Discussion
The cattle filarial nematode Onchocerca ochengi is a well-established model for the study of human onchocerciasis, the causative agent of which is O. volvulus. Despite the immune competence of their cattle or human hosts, both Onchocerca spp. typically survive for many years in close proximity to host-derived inflammatory and immune cells. One multi-functional protein superfamily which may aid worm survival through their potential for immunomodulatory product production and/or detoxification of drugs and host-derived immunochemical attack are the glutathione transferases (GSTs). O. volvulus GST1 (OvGST1) is a novel GST found in O. volvulus and is similar to GST (OoGST1) found in O. ochengi, both of which are novel in being the only GSTs shown to date as glycosylated.
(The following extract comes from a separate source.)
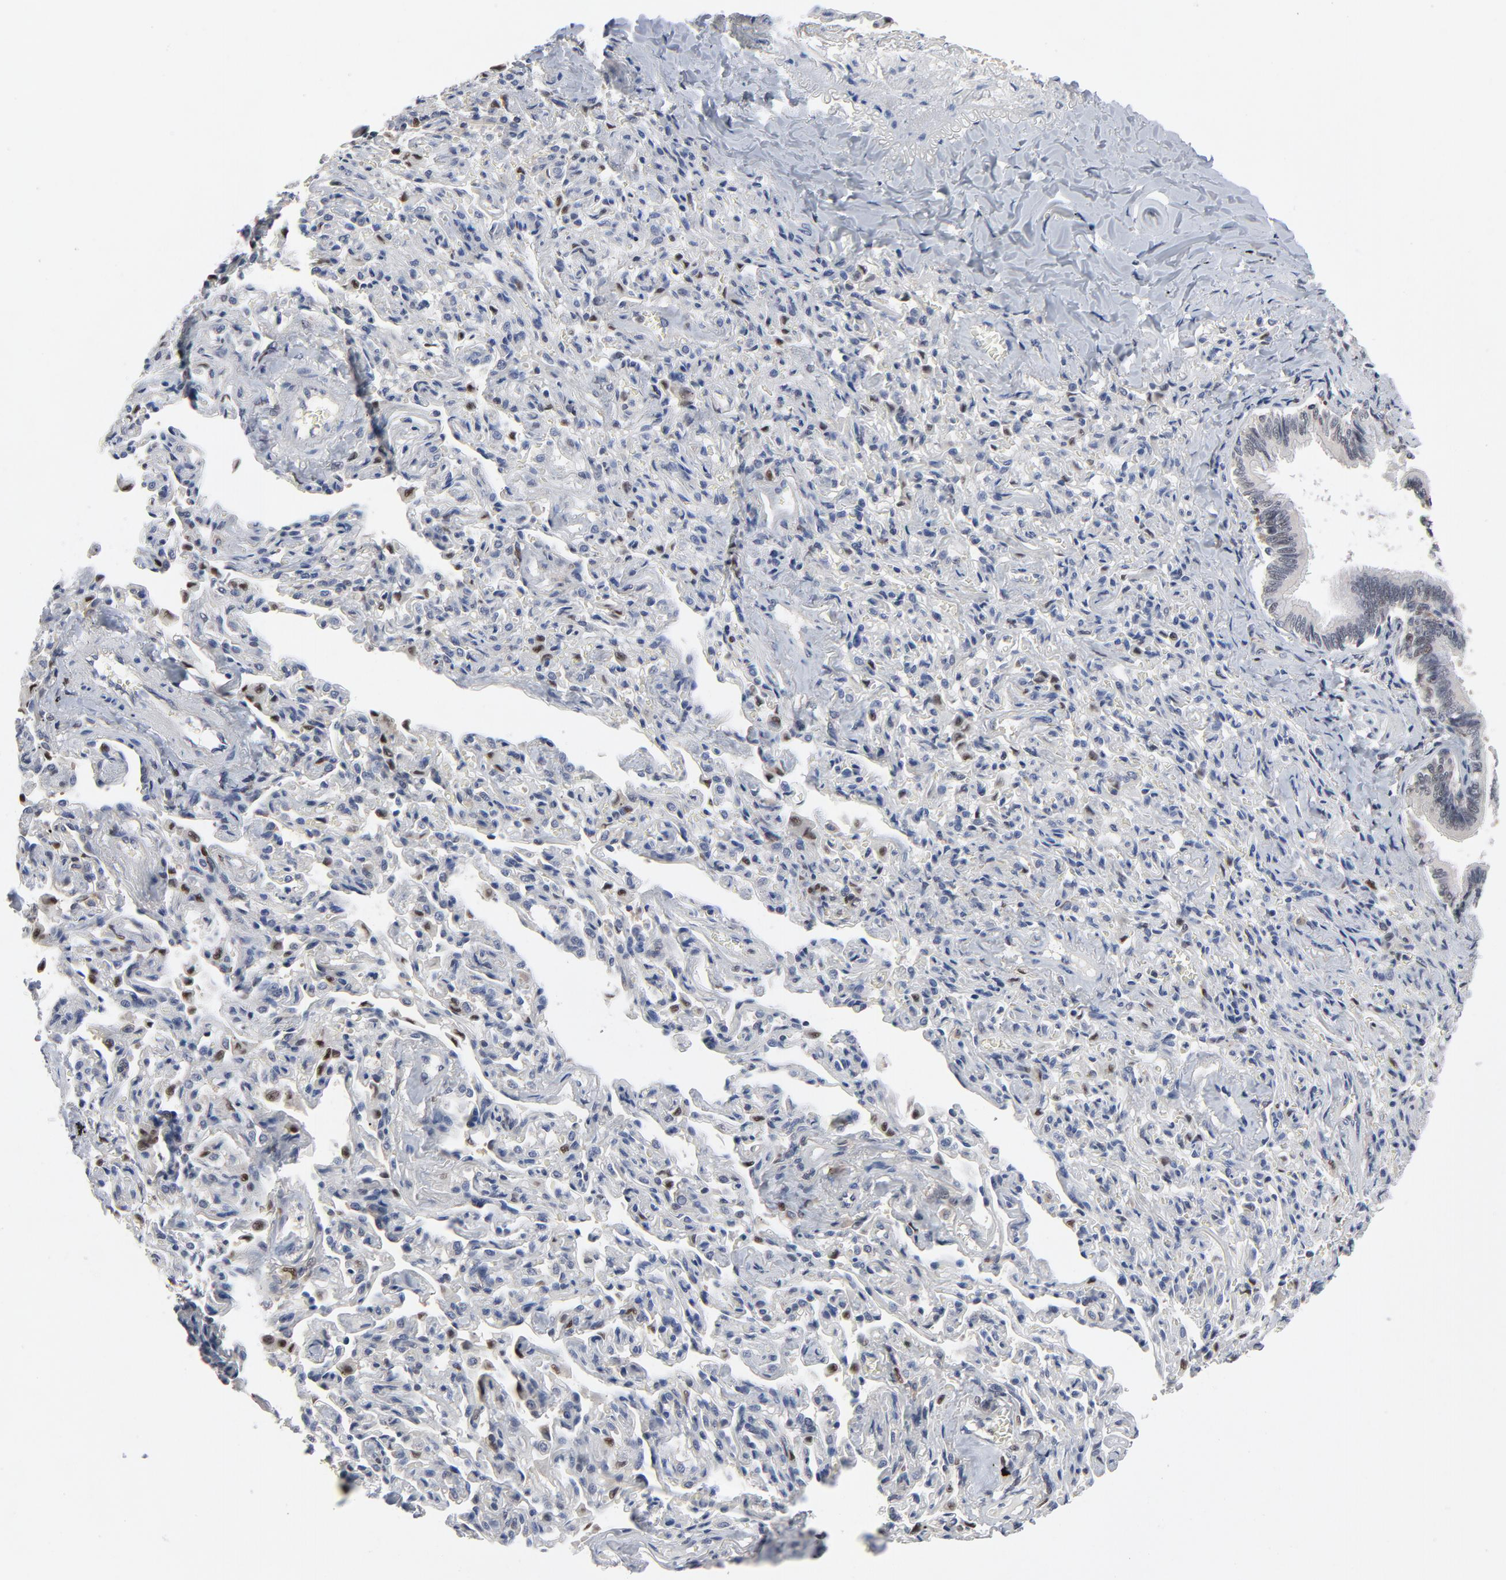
{"staining": {"intensity": "strong", "quantity": "<25%", "location": "cytoplasmic/membranous,nuclear"}, "tissue": "bronchus", "cell_type": "Respiratory epithelial cells", "image_type": "normal", "snomed": [{"axis": "morphology", "description": "Normal tissue, NOS"}, {"axis": "topography", "description": "Lung"}], "caption": "A brown stain shows strong cytoplasmic/membranous,nuclear staining of a protein in respiratory epithelial cells of benign human bronchus. The staining was performed using DAB, with brown indicating positive protein expression. Nuclei are stained blue with hematoxylin.", "gene": "NFKB1", "patient": {"sex": "male", "age": 64}}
However, the structure and functions of the glycosylation are still largely unknown and yet to be elucidated through different biochemical techniques.
Here,
O. ochengi GSTs were purified through a two-step affinity chromatography approach, prior to proteomic and enzymatic investigations to resolve, characterise and unravel the structure of native OoGST1 glycans modifications. Bioinformatics analysis revealed the mature OoGST1 protein is potentially
N-glycosylated at five different sites. Phylogenetic analysis confirmed the OoGST1 protein is most closely related to
O. volvulus GST1b protein and that all three known glycosylated sigma class GSTs from
O. volvulus and
O. ochengi are clustered. Mass spectrometry analysis revealed the OoGST1 glycans are mainly composed of paucimannose glycans and also contain a hybrid-type glycan. Lectin-affinity blot analysis confirmed these results by illustrating the presence of both mannosylated and fucosylated glycans in the purified GST sample. Finally, recombinant unglycosylated OoGST1 protein was successfully sub-cloned, expressed and purified using an
Escherichia coli expression system for use in future comparative analysis.